I had to read that sentence once again today.
And every time I read that sentence, I shake my head because they've got it backwards, and if they got it right, there would be no story to follow.
Here's the proper lead sentence:
"I can't remember the last time I wrote a letter!"
I can't imagine why an empty mailbox surprises them. I remember vividly when I was a little kid, I would love to go to the box by the road and bring in the mail. After all, there might be a new Sears catalog in there!
I asked my Mom one day, "How come I never get any mail?"
Mom's answer was simple and to the point: "Because you never write."

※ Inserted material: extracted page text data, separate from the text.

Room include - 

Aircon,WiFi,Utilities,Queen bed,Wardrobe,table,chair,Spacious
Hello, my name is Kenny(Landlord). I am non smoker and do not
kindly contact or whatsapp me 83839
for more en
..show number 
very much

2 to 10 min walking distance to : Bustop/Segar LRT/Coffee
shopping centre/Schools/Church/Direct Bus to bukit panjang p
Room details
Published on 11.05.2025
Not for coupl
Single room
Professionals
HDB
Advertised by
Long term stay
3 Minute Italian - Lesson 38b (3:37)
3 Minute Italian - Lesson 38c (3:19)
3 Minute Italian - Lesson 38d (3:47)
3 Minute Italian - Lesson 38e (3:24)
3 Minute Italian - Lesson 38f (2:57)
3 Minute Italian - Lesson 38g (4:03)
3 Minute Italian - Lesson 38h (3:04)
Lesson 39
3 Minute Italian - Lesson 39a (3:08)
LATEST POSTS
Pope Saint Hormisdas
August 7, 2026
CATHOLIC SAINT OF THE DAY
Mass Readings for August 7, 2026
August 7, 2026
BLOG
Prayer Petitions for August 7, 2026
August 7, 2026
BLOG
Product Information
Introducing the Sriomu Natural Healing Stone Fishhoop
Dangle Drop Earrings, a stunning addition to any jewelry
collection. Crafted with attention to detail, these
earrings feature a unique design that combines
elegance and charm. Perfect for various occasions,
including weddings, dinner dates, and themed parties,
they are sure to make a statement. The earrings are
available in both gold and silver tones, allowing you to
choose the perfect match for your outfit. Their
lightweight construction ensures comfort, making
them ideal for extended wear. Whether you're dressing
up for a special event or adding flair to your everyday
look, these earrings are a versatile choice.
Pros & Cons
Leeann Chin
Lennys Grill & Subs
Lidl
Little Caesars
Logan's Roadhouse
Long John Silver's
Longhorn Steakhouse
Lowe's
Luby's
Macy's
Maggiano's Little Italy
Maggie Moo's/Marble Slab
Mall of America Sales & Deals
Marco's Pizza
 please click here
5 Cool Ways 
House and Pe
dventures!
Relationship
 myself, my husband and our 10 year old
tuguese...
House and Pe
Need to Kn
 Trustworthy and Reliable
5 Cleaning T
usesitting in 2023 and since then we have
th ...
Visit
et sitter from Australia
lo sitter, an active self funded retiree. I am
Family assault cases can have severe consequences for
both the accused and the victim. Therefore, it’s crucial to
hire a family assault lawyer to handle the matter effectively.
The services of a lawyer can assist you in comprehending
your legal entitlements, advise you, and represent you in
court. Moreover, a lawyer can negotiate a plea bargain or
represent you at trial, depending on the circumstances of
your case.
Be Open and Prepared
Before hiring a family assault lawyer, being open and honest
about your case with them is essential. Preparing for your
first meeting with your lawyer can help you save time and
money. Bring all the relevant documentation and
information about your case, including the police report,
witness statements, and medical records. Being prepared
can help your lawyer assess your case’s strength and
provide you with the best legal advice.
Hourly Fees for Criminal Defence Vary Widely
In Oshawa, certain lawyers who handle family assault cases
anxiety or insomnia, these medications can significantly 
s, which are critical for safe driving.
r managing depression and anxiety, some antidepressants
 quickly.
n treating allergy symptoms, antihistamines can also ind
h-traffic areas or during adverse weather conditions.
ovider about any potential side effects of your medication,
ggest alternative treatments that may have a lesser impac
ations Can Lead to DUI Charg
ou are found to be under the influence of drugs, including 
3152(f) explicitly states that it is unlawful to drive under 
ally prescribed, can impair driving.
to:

So I did. I started scratching out notes in my horrible handwriting that Mom still shakes her head at. Now, I would go to the mailbox twice a day. The first to put the letter in the box and raise the flag, and later I would go to get today's mail.
And lo and behold, the letters started to arrive!
Even as a little kid, I learned pretty quickly about cause and effect and what I would come to know as "The Ethic of Reciprocity." If I write letters, I will receive letters.
Here's another version of The Ethic of Reciprocity: "Treat others as you would like to be treated."
Has a familiar "golden" ring to it, yes?
So, if you find yourself beginning to say "I can't remember the last time I...." think about it a second. Then sit down with some paper, a pen and a stamp and see what happens.